前述の通り、第1ハウジング部11の部品収容領域では、グリッドゴム30cの外径が最も大きくなっている。そのため、部品収容領域において、グリッドゴム30cとそれ以外の筐体11a,11bの前端部に、テーパ状に径が変化する隙間が生じる。
本実施形態では、この隙間を上記被固定される部位とし、脚部50bの先端形状を上記隙間より僅かに大きい形状に成型する。そして、筐体11a,11bをネジ止め固定する前に、スピンドル20及びグリッドゴム30cと共に、上記隙間に脚部50bを嵌合し、その上で、筐体11a,11bを対向させてネジ止め固定する。これにより、刃具装着機構50の脚部50bが楔状に係合固定されることになる。

### 利用できるデータ
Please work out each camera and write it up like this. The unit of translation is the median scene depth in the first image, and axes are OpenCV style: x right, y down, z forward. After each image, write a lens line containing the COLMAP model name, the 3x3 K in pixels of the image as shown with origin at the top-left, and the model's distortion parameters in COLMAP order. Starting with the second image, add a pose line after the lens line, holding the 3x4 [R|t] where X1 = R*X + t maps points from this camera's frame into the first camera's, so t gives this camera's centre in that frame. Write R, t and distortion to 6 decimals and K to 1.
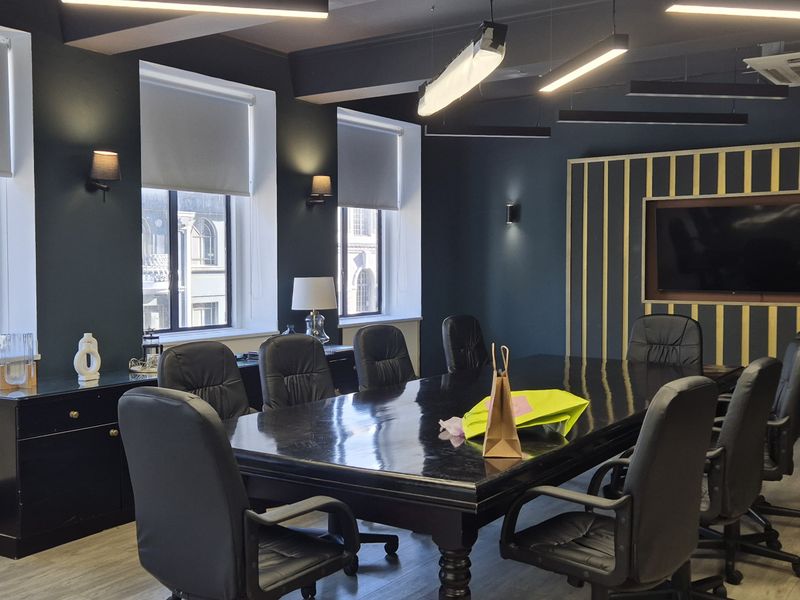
lens RADIAL K [[892.6, 0, 398.2], [0, 892.6, 298.9], [0, 0, 1]] dist [0.071040, 0.000000]
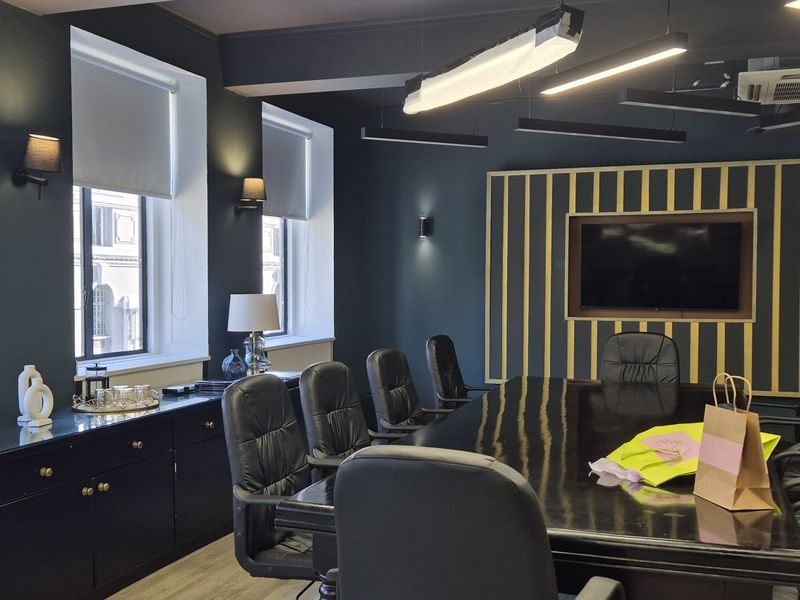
lens RADIAL K [[892.6, 0, 416.7], [0, 892.6, 318.2], [0, 0, 1]] dist [0.071040, 0.000000]
pose [[0.964512, -0.006962, 0.263946, -0.168174], [0.006033, 0.999972, 0.004327, -0.003289], [-0.263969, -0.002581, 0.964528, 0.110691]]
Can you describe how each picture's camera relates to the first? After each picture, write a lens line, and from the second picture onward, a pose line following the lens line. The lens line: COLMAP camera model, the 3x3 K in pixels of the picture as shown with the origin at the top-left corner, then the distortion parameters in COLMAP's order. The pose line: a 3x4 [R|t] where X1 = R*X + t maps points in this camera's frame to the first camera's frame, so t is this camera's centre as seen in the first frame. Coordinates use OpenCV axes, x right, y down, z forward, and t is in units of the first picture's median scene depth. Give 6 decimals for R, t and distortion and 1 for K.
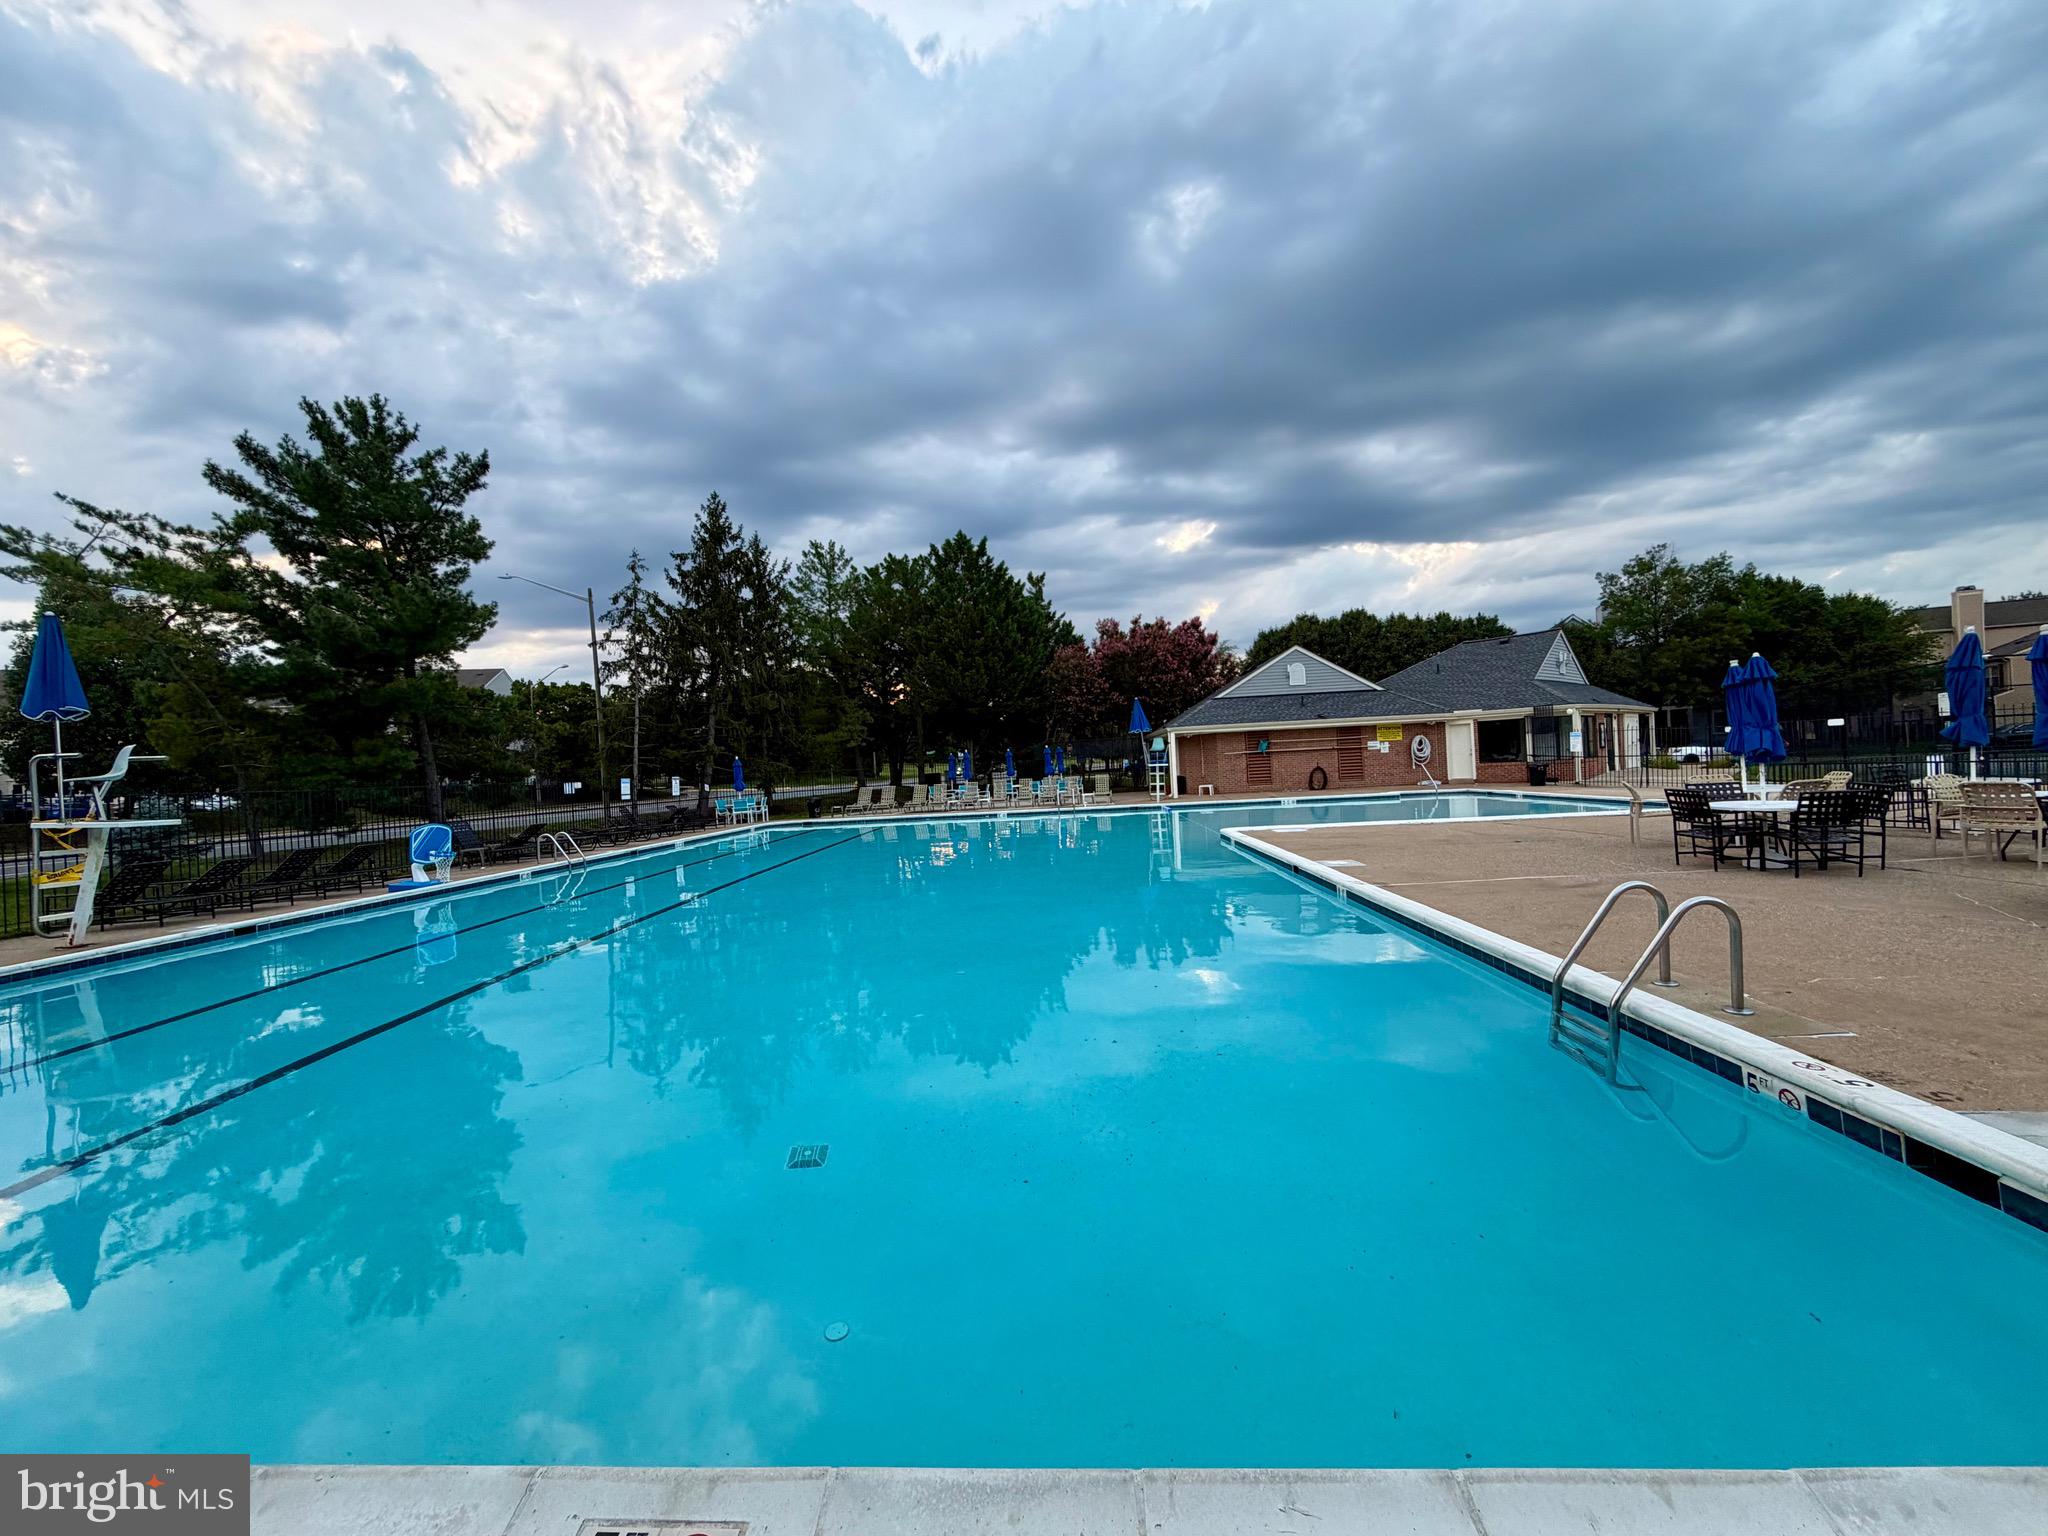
lens RADIAL K [[814.0, 0, 1017.8], [0, 814.0, 766.4], [0, 0, 1]] dist [-0.000033, 0.000029]
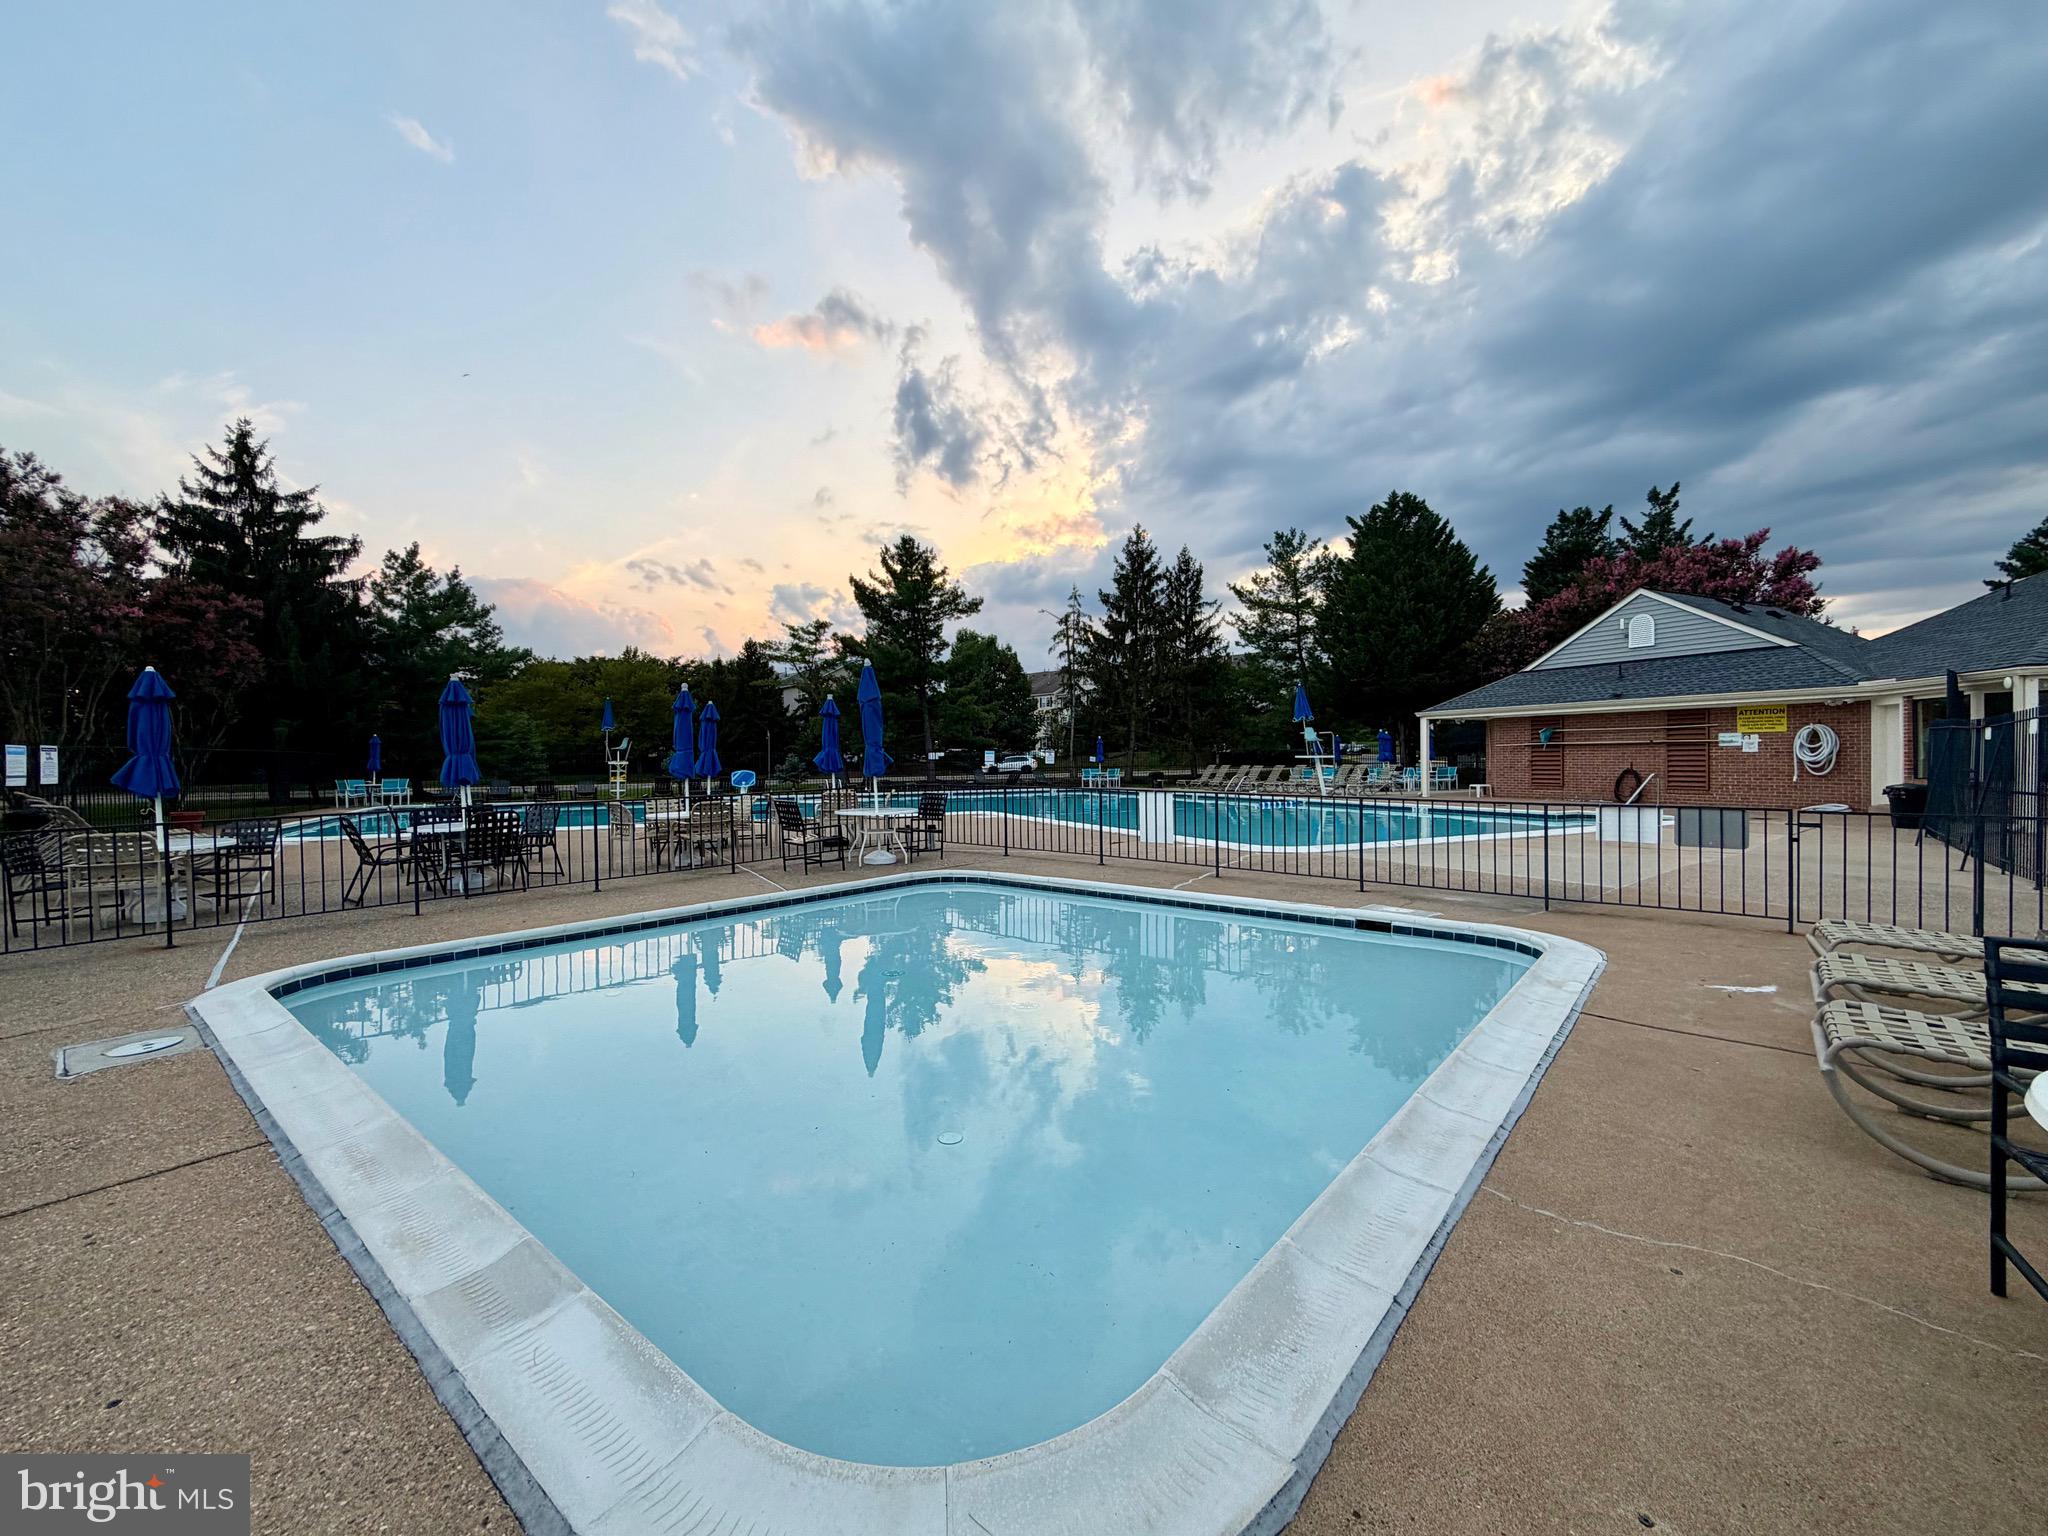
lens RADIAL K [[814.0, 0, 1017.8], [0, 814.0, 766.4], [0, 0, 1]] dist [-0.000033, 0.000029]
pose [[0.501566, 0.051934, -0.863559, 0.684929], [-0.017786, 0.998605, 0.049725, -0.026148], [0.864937, -0.009582, 0.501790, 0.226416]]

### 課題について
次の (a)〜(c) が抜粋の内容と合っているか、それぞれ「はい」か「いいえ」で答え、根拠となる抜粋の語句を一字一句変えずに引用せよ。(a) 部品収容領域では、グリッドゴム30cの外径が最も大きい。(b) 脚部50bの先端形状は、隙間より僅かに小さく成型される。(c) 脚部50bは、筐体11a,11bをネジ止め固定した後で隙間に嵌合される。

### 回答
(a) はい。「第1ハウジング部11の部品収容領域では、グリッドゴム30cの外径が最も大きくなっている」
(b) いいえ。「脚部50bの先端形状を上記隙間より僅かに大きい形状に成型する」
(c) いいえ。「筐体11a,11bをネジ止め固定する前に、スピンドル20及びグリッドゴム30cと共に、上記隙間に脚部50bを嵌合し」